Which it has, and has announced a different plan which I think is certainly a win on the common-sense front.

The parade is now going to be free and it’s going to be outside. As it should be. But instead of winding its way down Riccarton Road - as it has in recent years - or through the centre of town, like it used to back in the pre-earthquake days, it’s going to be held at the A&P Showgrounds.

As I said last month when the concert idea was announced, the brilliant thing about Santa Parades is that anyone and everyone can go.

Anyone can rock up to them and it doesn’t matter what part of town you live in or what the family budget is like. They are a truly public event and it costs nothing to go.

So, of course, it got peoples’ backs up last month when we were told that it wouldn’t be free anymore, and anyone and everyone wouldn’t just be able to turn up on the day and enjoy it.

As I said at the time, if you think things are tough financially now, think ahead to December when making ends meet gets even harder for so many people. Presents, holidays - the pressure to spend.

So the announcement today that the Santa Parade is going to be free and it’s going to be held outside is brilliant news.

But I know it’s also going to create a bit of a nightmare on the financial front because it’s going to be free. It actually costs quite a bit of money to run a parade and keep things like the floats up-to-scratch.

So, with the parade organisers giving in to the public backlash, they’re not going to have the revenue coming in from the $15-a-head tickets and they’re out of pocket by about $185,000 and they need to find that money somewhere.

Jason Reekers - who is the Parade Director - has been saying in the news today that if everyone in Christchurch gave $1 they’d be “home and hosed”, as he puts it. If only it was that easy.

As he says: “Everyone wants it for free, but someone has got to pay for it." Which is true.

So let’s look at the financials. The Christchurch City Council has given the Parade Trust a $45,000 grant - which is quite a bit less than what it used to spend on the parade.

In 2017, it was $100,000. In 2018, that went down to $65,000. And now it’s at $45,000.

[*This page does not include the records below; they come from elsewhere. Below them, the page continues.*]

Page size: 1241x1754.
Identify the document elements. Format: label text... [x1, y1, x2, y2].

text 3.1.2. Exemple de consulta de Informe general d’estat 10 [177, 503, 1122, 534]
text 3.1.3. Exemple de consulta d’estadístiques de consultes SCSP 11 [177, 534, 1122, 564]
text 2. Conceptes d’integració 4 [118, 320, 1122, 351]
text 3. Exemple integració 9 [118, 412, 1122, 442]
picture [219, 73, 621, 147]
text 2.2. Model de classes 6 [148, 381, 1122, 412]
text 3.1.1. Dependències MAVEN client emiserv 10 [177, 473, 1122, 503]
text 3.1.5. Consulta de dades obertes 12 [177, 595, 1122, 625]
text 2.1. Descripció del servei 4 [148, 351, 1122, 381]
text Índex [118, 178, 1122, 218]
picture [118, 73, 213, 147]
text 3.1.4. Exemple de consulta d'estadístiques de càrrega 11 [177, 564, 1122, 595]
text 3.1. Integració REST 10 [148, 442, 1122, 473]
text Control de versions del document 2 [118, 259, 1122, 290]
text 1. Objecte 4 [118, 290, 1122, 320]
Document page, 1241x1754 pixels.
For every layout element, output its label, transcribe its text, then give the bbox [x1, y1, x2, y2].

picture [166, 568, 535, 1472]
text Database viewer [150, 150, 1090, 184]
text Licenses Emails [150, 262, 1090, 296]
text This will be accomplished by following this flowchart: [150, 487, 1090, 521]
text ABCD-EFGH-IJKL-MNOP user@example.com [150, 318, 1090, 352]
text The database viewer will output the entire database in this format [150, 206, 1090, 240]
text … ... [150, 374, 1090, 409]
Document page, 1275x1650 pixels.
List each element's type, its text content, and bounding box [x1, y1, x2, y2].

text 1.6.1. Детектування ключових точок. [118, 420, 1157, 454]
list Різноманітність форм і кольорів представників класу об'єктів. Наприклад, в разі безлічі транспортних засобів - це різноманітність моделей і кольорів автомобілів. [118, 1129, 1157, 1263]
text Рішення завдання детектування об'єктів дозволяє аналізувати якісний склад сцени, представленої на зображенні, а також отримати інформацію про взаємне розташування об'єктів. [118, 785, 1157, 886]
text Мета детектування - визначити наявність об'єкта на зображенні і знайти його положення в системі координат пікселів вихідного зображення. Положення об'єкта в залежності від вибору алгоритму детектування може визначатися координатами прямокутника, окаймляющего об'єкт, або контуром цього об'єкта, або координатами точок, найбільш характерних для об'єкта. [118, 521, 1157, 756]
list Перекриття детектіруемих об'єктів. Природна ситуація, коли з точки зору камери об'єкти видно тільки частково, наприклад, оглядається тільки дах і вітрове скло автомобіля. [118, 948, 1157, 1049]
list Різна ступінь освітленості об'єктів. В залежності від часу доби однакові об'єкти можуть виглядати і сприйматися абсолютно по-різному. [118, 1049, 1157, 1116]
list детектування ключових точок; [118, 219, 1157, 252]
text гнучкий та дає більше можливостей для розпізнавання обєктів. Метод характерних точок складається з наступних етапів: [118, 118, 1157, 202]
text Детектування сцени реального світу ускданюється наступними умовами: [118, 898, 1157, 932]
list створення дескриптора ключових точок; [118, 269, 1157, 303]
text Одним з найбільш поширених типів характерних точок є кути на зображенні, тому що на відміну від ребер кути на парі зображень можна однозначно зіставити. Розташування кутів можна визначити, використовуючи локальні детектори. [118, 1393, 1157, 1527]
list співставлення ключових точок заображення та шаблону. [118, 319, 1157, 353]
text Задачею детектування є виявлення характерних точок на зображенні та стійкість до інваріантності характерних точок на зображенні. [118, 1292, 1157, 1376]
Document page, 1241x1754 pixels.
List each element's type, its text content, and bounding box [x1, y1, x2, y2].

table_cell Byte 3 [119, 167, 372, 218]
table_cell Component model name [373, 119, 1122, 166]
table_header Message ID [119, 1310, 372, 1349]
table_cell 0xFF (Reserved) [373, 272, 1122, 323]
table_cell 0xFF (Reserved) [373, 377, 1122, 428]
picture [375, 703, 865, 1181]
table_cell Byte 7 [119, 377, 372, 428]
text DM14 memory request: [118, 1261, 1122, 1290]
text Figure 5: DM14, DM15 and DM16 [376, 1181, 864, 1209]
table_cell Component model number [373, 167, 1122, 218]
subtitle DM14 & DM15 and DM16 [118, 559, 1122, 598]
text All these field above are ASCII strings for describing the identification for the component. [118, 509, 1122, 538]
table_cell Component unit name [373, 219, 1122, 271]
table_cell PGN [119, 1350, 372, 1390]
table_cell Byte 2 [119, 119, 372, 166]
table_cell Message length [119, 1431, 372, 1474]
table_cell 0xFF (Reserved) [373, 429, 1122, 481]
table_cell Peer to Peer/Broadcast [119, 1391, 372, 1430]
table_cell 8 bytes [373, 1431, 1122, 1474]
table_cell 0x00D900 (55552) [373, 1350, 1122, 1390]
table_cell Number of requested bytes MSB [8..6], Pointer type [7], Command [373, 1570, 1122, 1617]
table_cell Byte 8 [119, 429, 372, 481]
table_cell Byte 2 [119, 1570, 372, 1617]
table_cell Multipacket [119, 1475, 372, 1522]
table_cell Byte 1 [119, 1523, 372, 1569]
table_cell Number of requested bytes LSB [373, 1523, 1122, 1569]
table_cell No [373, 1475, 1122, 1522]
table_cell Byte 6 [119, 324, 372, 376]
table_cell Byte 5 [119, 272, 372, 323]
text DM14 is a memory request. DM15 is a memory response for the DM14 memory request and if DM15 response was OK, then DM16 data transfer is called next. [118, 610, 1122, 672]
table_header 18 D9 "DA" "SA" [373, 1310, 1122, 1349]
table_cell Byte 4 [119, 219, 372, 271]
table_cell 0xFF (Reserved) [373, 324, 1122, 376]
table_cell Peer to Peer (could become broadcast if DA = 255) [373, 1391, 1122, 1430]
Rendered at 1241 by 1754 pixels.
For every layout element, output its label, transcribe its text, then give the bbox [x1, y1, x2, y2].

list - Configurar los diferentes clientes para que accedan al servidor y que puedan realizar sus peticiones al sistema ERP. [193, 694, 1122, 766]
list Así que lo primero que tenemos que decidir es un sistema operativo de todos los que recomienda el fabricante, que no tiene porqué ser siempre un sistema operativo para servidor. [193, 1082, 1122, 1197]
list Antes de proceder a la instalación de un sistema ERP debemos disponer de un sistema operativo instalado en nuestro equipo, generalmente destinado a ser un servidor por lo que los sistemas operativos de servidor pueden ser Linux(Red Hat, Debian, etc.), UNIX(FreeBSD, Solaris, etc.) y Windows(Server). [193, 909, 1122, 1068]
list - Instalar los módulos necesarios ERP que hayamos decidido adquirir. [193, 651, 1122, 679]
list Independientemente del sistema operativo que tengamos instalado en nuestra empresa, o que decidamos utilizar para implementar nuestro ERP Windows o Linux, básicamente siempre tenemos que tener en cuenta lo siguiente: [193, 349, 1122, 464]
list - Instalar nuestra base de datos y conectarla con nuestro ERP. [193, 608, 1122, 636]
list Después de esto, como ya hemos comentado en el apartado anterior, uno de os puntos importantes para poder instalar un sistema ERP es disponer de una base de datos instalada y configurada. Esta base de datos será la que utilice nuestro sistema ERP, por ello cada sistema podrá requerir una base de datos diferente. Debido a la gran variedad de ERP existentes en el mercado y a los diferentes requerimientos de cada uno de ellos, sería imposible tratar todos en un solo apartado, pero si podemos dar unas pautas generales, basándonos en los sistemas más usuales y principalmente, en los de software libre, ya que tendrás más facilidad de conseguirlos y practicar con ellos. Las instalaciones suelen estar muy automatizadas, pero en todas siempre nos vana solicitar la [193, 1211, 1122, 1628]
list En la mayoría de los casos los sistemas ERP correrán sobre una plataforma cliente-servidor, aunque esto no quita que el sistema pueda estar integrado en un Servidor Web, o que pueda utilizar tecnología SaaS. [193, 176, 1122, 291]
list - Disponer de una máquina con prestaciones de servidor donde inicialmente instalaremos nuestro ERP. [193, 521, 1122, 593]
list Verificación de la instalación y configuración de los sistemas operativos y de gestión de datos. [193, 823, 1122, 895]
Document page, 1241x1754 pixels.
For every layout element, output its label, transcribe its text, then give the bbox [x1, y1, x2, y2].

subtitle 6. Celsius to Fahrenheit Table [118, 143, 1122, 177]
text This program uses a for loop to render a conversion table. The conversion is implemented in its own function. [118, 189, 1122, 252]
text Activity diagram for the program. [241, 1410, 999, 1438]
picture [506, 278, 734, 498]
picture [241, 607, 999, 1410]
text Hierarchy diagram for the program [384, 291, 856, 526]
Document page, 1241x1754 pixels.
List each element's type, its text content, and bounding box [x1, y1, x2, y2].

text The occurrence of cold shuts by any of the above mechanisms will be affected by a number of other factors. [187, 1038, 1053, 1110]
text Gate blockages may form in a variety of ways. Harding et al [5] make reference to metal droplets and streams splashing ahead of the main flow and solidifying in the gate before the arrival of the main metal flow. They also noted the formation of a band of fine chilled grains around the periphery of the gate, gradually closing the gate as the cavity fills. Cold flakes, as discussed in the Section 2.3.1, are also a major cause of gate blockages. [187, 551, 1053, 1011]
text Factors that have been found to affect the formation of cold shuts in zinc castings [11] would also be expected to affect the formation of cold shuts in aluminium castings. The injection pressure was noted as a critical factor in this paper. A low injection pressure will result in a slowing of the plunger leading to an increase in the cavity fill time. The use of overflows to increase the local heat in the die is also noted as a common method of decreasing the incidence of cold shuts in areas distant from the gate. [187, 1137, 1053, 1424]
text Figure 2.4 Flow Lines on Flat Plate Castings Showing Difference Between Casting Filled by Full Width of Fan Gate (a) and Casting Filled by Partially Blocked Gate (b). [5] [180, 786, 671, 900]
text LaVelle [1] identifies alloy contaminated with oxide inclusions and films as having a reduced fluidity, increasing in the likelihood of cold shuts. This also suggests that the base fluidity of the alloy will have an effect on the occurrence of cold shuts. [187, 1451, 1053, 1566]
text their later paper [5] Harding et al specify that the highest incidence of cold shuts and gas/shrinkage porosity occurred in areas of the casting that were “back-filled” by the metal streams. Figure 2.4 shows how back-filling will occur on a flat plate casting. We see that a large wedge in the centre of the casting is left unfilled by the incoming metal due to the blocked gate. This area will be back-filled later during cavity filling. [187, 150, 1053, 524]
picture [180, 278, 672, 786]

Other councils around the country have a bit more skin in the game. In recent years, Dunedin council has put in about $70,000 and Auckland around $60,000. Wellington council takes the cake, though, spending $270,000 on a two-day event which includes two mini Santa parades.

I’m not going to demand that Christchurch City Council spend $270k on a Santa Parade, but I do think it could be helping out a bit more than it is at the moment.

I’m not talking about just writing out a cheque. I think the city council should be underwriting the event, with some pretty rigorous strings attached.

So, what it would do, is it would say to the parade organisers ‘if you can’t get the money from elsewhere, we guarantee to contribute up to $185,000’ - which is the gap in funding between the grant the council’s already given to the parade and the overall costs.

The Parade Trust would also need to show the council a thorough, professional, fundraising and sponsorship plan - clearly demonstrating how it is going to do everything it can possibly do to find the money it needs elsewhere, and how the extra money from the council would just be a last resort.

Then next year, if the parade did a good job with the finances - the Council could consider doing the same thing again.

That way, the parade organisers could press-on with confidence - knowing that whether its sponsorship or council money, or a mix of both, they’d know that they could get on with the job of putting on the type of parade the people of Christchurch have said they want and deserve.